The United States faces no shortage of laws, with the federal code alone consisting of more than 180,000 pages. Civilization obviously requires some rules, but some exist due to a political version of the old lady who swallowed a fly. Laws cause unintended side effects, and legislators design new laws in a purported attempt to counteract the undesirable consequences of the old.
Over time, the result is not a more finely tuned code, but rather a bloated system that hampers and criminalizes more and more behaviors. The solution is not more laws. Every difficulty of human existence does not have a magical legislative resolution, and the ideal course of action is to find the least intrusive means of eliminating a fly.
This principle holds true in any industry, but overly zealous restriction in a life-saving field such as health care does particular damage. Creators of the original certificate of need (CON) laws made no secret of the fact they were trying to curb the negative outcomes of other laws, and it’s past time to admit CON has turned into yet another failed attempt.
A CON From The Beginning
Those who crafted seminal CON legislation did so in order to stem the gushing flow of money they knew burgeoning healthcare laws would unleash. In 1964, President Johnson was preparing to sign Medicare/Medicaid into law. New York beat him to the punch by preemptively enacting the first CON legislation. As the name suggests, this legislation mandated medical providers prove to a board their services were needed before they could operate or expand.

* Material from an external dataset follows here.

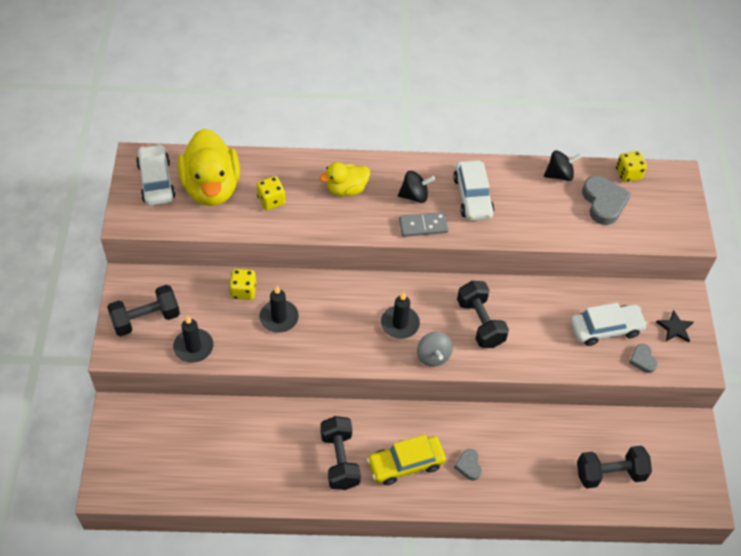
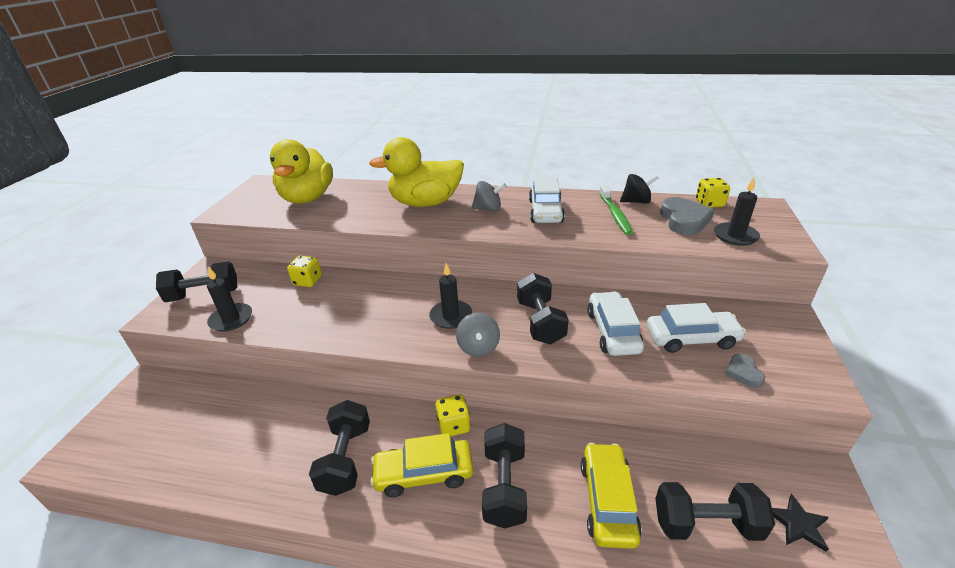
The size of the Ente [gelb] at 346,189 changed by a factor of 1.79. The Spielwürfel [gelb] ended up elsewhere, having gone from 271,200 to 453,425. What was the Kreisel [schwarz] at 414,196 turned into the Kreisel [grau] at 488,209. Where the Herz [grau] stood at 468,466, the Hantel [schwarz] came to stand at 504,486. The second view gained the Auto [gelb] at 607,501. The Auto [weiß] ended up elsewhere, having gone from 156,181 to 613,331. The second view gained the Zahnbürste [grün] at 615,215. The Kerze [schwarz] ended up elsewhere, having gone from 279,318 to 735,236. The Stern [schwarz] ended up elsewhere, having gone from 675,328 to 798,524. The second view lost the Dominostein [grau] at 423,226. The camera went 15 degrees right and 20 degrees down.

The creators of CON anticipated an increase in the effects of Roemer’s Law, which states demand for hospital beds will rise as their supply does. More broadly, it means patients will use more health care if they can more easily access it. This occurs in any widely insured society—such as one offering Medicare/Medicaid.
This was of particular concern not just because patients suddenly had endless “free” health care, but because providers were promised reimbursement for it. When Medicare/Medicaid became law, providers were reimbursed on a cost-plus basis, meaning they could perform expensive procedures and be guaranteed taxes would pay for them. This created such an obvious incentive to oversell medical services that Congress made federal Medicare/Medicaid funding dependent on the adoption of state-level CON laws in 1974. Unsurprisingly, 49 of 50 states (all except Louisiana) complied to avoid losing federal funding.
Fortunately, Congress eventually recognized the error of its ways and switched from cost-plus to prospective payment reimbursement, which put a cap on how much providers could expect in tax dollars and resulted in a predictable halt to their “generosity.” This simple restriction of one aspect of the law reined in costs, and, in 1986, Congress reversed the national CON requirement for funding.
However, the damage was done. Existing medical practices saw financial motivation to lobby their state legislators to keep CON. They already had their certificates, and many were happy to draw the ladder up after them to prevent any new competition. To date, only 15 states have repealed CON legislation, because powerful hospital associations can afford to keep support in the legislature.
The Continuing CON
When Congress changed the reimbursement model, providers who valued CON’s anti-competition effect had to tout a different reason for their defense of the unpopular law. This has continued for decades, in a whack-the-mole-esque series of justifications. But again, the stated reasons are typically responses to problems with other laws, as exemplified in this collaborative article from advocates.
Hospitals assert they cannot afford to provide the “free” indigent care their tax-exempt status requires if they face competition. But the precise nature of tax exemption’s relationship to charitable care is the result of a law. Providers using this defense are once more speaking as if the status quo is a state of nature, rather than a malleable legal code. Furthermore, states with CON laws boast no more indigent care than those without it, and for-profit doctors routinely donate their services of their own volition. New entrants under a fair, non-CON marketplace would also be required to provide similar levels of charity care, ensuring a level playing field.
Providers also complain the current tax-funded payment reimbursement structure is still problematic and inadequate, and they “have no control” over this. These are the exact words of the president and CEO of Tennessee’s Baptist Memorial Healthcare, and although some truth may exist in them, this issue is the result of another law.
CON enthusiasts also claim the laws ensure quality medical care. Although being granted a certificate might indeed depend on adherence to safety regulations, the safety regulations themselves already exist separately from CON laws. And any future lack of quality standards, real or fabricated, will be a failure of safety laws.
The CON Of Tomorrow
The steady stream of creative rationale seems unlikely to stop, but it should be apparent by now that beneficiaries of CON are using other legislative shortcomings as a smokescreen. The 15 states that have done away with their CON laws have not seen the apocalyptic scenarios supporters predict, because any difficulties that arise result from other laws that legislators can remedy separately. And that is exactly what needs to happen in the 35 states that are still clinging to their CONs.